There is no technically-correct stop level.
Every position I have entered has been inherently wrong, because every position I have entered has gone red at some point in it's life. I have never ever ever seen a trade where it went up from the entry point without looking back. EVER.
Again, I ask you...where the fuck should I place my stop?
At what level does a trade go TRULY bad?
Nobody has the answer man, because nobody can forward test the market, without forward testing it. See every year since 1901 or whatever.
.where the fuck should I place my stop?
Perfection, that's your answer to the question? Really?
If so, you are destined to fail at trading...

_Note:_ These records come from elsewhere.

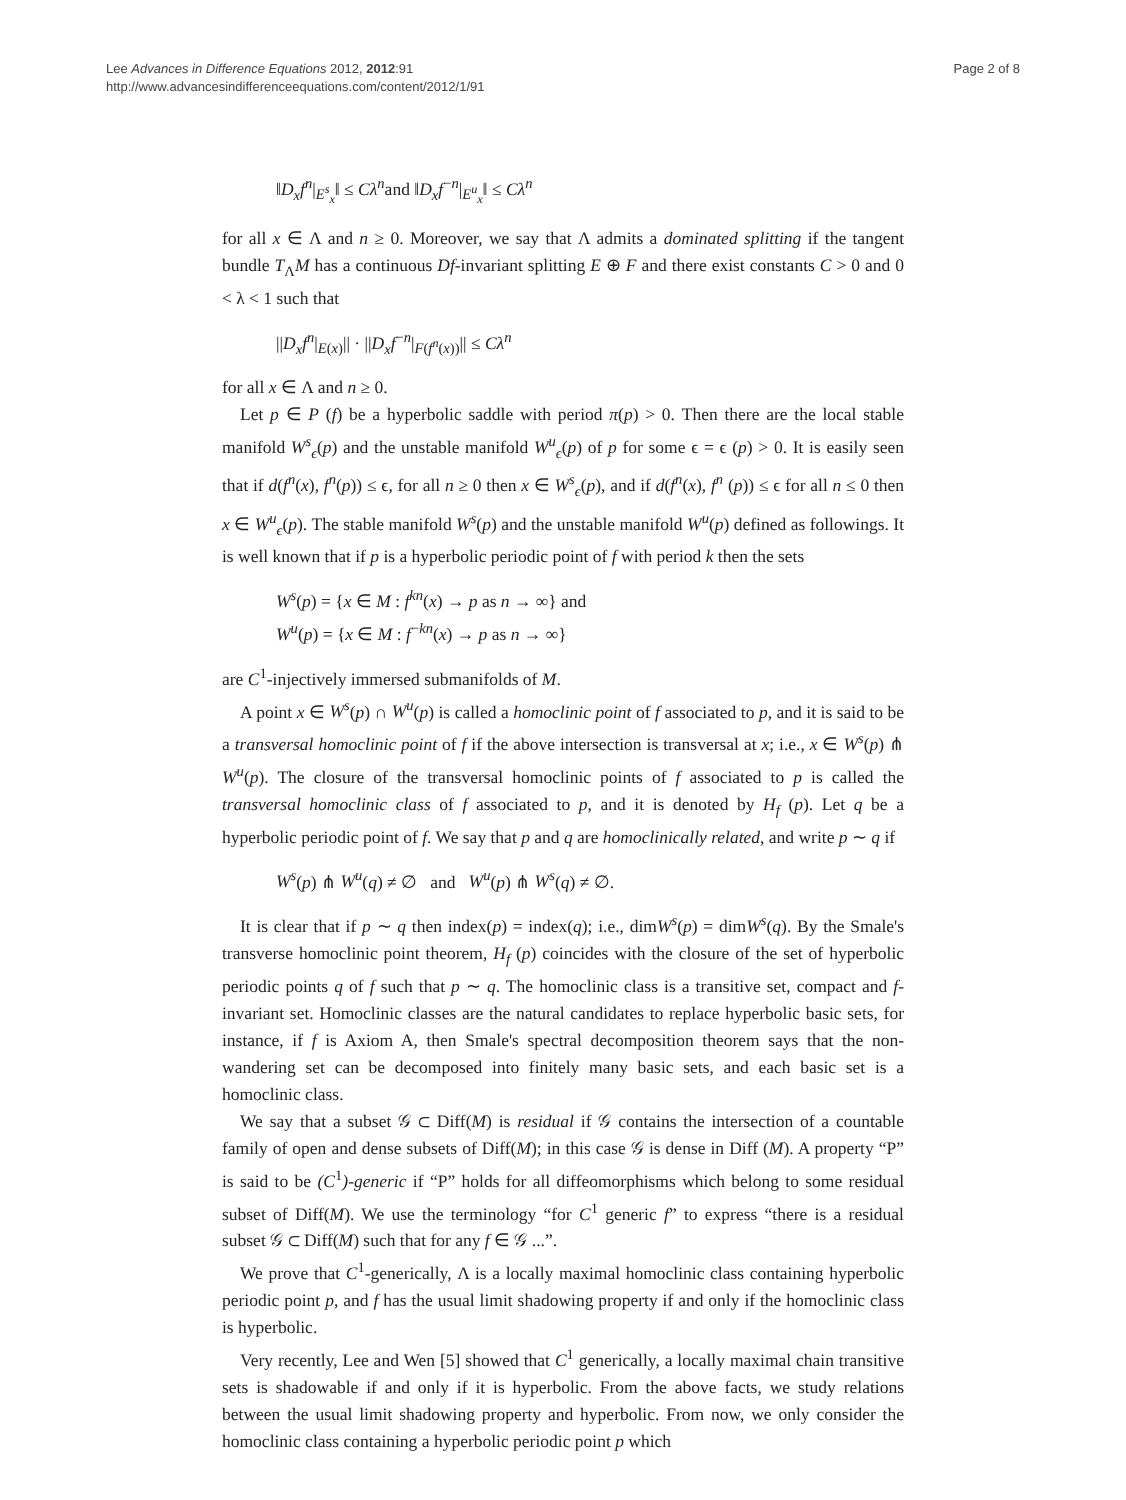Lee Advances in Difference Equations 2012, 2012:91
http://www.advancesindifferenceequations.com/content/2012/1/91
Page 2 of 8
‖D<sub>x</sub>f<sup>n</sup>|<sub>E<sup>s</sup><sub>x</sub></sub>‖ ≤ Cλ<sup>n</sup>and ‖D<sub>x</sub>f<sup>−n</sup>|<sub>E<sup>u</sup><sub>x</sub></sub>‖ ≤ Cλ<sup>n</sup>
for all x ∈ Λ and n ≥ 0. Moreover, we say that Λ admits a dominated splitting if the tangent bundle T<sub>Λ</sub>M has a continuous Df-invariant splitting E ⊕ F and there exist constants C > 0 and 0 < λ < 1 such that
||D<sub>x</sub>f<sup>n</sup>|<sub>E(x)</sub>|| · ||D<sub>x</sub>f<sup>−n</sup>|<sub>F(f<sup>n</sup>(x))</sub>|| ≤ Cλ<sup>n</sup>
for all x ∈ Λ and n ≥ 0.
Let p ∈ P (f) be a hyperbolic saddle with period π(p) > 0. Then there are the local stable manifold W<sup>s</sup><sub>ϵ</sub>(p) and the unstable manifold W<sup>u</sup><sub>ϵ</sub>(p) of p for some ϵ = ϵ (p) > 0. It is easily seen that if d(f<sup>n</sup>(x), f<sup>n</sup>(p)) ≤ ϵ, for all n ≥ 0 then x ∈ W<sup>s</sup><sub>ϵ</sub>(p), and if d(f<sup>n</sup>(x), f<sup>n</sup> (p)) ≤ ϵ for all n ≤ 0 then x ∈ W<sup>u</sup><sub>ϵ</sub>(p). The stable manifold W<sup>s</sup>(p) and the unstable manifold W<sup>u</sup>(p) defined as followings. It is well known that if p is a hyperbolic periodic point of f with period k then the sets
W<sup>s</sup>(p) = {x ∈ M : f<sup>kn</sup>(x) → p as n → ∞} and
W<sup>u</sup>(p) = {x ∈ M : f<sup>−kn</sup>(x) → p as n → ∞}
are C<sup>1</sup>-injectively immersed submanifolds of M.
A point x ∈ W<sup>s</sup>(p) ∩ W<sup>u</sup>(p) is called a homoclinic point of f associated to p, and it is said to be a transversal homoclinic point of f if the above intersection is transversal at x; i.e., x ∈ W<sup>s</sup>(p) ⋔ W<sup>u</sup>(p). The closure of the transversal homoclinic points of f associated to p is called the transversal homoclinic class of f associated to p, and it is denoted by H<sub>f</sub> (p). Let q be a hyperbolic periodic point of f. We say that p and q are homoclinically related, and write p ∼ q if
W<sup>s</sup>(p) ⋔ W<sup>u</sup>(q) ≠ ∅ and W<sup>u</sup>(p) ⋔ W<sup>s</sup>(q) ≠ ∅.
It is clear that if p ∼ q then index(p) = index(q); i.e., dimW<sup>s</sup>(p) = dimW<sup>s</sup>(q). By the Smale's transverse homoclinic point theorem, H<sub>f</sub> (p) coincides with the closure of the set of hyperbolic periodic points q of f such that p ∼ q. The homoclinic class is a transitive set, compact and f-invariant set. Homoclinic classes are the natural candidates to replace hyperbolic basic sets, for instance, if f is Axiom A, then Smale's spectral decomposition theorem says that the non-wandering set can be decomposed into finitely many basic sets, and each basic set is a homoclinic class.
We say that a subset 𝒢 ⊂ Diff(M) is residual if 𝒢 contains the intersection of a countable family of open and dense subsets of Diff(M); in this case 𝒢 is dense in Diff (M). A property “P” is said to be (C<sup>1</sup>)-generic if “P” holds for all diffeomorphisms which belong to some residual subset of Diff(M). We use the terminology “for C<sup>1</sup> generic f” to express “there is a residual subset 𝒢 ⊂ Diff(M) such that for any f ∈ 𝒢 ...”.
We prove that C<sup>1</sup>-generically, Λ is a locally maximal homoclinic class containing hyperbolic periodic point p, and f has the usual limit shadowing property if and only if the homoclinic class is hyperbolic.
Very recently, Lee and Wen [5] showed that C<sup>1</sup> generically, a locally maximal chain transitive sets is shadowable if and only if it is hyperbolic. From the above facts, we study relations between the usual limit shadowing property and hyperbolic. From now, we only consider the homoclinic class containing a hyperbolic periodic point p which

You didn't answer my question. At what point does a trade go TRULY bad?
...
If I recall, you expect and rely on the existence of "perfection", therefore item 2 won't apply to you. Too bad for you.
Continuing the holds...
View attachment 269115
As an aside, here's what it looks like to be a swing trader in a market like this. The following is from Tuesday's statement, the previous 5 trading sessions' open PnL (redacted a bit, of course)...
View attachment 269116
Talk about bi-polar!
what's your account size? looking at these numbers doesn't mean much without context. At 100k, this is just 3% down.
Do you ever add at any point to improve average entry? If index bounce most times, it makes sense to add at every 5% drop or something like that. Most times you probably just have 4-5 positions. But since it's futures, you gotta deal with rollover.